* _Set task 1_:
The passage on relational operations splits their syntax analysis into how many parts?
-------- Source document
The syntax analysis of relational operations is divided into two parts:

  • The parsing operation itself generates the corresponding ExpDesc::Compare according to the operator. This part is similar to Binary Numerical Operation, which is skipped here.

  • The combination of relational operations and logical operations, that is, the combination of ExpDesc::Compare and ExpDesc::Test. In the previous analysis of logical operations, the processing of ExpDesc::Compare has been added.

For example, when the left operand is logically operated, bytecode is generated and two jump lists are processed:

     fn test_or_jump(&mut self, condition: ExpDesc) -> Vec<usize> {
         let (code, true_list, mut false_list) = match condition {
             ExpDesc::Boolean(true) | ExpDesc::Integer(_) | ExpDesc::Float(_) | ExpDesc::String(_) => {
                 return Vec::new();
             }
             // Add a Compare type.
             // Generate 2 bytecodes.
             // The two jump lists are handled in the same way as `ExpDesc::Test` below.
             ExpDesc::Compare(op, left, right, true_list, false_list) => {
                 // If it is determined to be a True jump, that is, the associated
                 // third parameter, the complete bytecode can be generated.
----------------
-------- Provided records
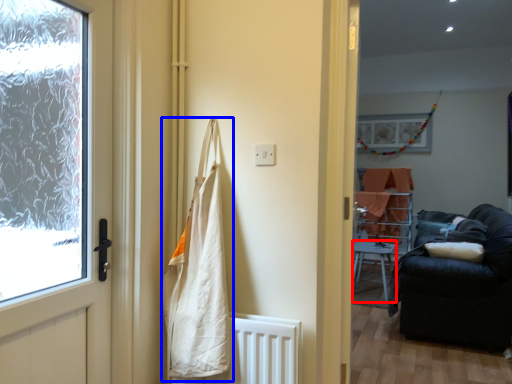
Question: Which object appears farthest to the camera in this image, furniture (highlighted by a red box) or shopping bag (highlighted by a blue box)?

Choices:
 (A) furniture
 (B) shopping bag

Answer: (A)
----------------
-------- Provided records
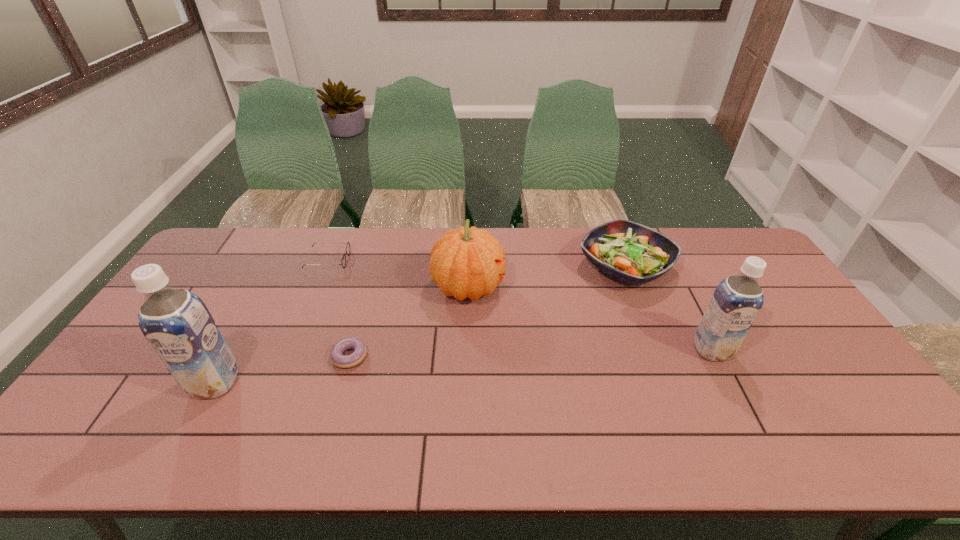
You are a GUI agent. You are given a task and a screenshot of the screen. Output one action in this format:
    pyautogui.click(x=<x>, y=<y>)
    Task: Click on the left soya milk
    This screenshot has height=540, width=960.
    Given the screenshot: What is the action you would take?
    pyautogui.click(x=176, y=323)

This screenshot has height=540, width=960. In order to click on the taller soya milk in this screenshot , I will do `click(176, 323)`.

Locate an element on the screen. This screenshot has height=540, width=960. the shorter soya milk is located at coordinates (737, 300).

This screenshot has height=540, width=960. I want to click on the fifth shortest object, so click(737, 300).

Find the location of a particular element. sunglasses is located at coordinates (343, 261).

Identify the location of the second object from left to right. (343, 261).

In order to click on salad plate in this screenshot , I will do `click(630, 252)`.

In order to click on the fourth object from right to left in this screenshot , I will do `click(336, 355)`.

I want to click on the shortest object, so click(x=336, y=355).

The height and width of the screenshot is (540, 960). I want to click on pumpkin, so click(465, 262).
----------------
* _Set task 2_:
Copy the lines of the listing word for word, starting with the line that contains "Question: Which object" and going on through the line that contains "(B) shopping bag", with both of those lines included.

* _Finished answer 1_:
Two parts.

* _Finished answer 2_:
Question: Which object appears farthest to the camera in this image, furniture (highlighted by a red box) or shopping bag (highlighted by a blue box)?

Choices:
 (A) furniture
 (B) shopping bag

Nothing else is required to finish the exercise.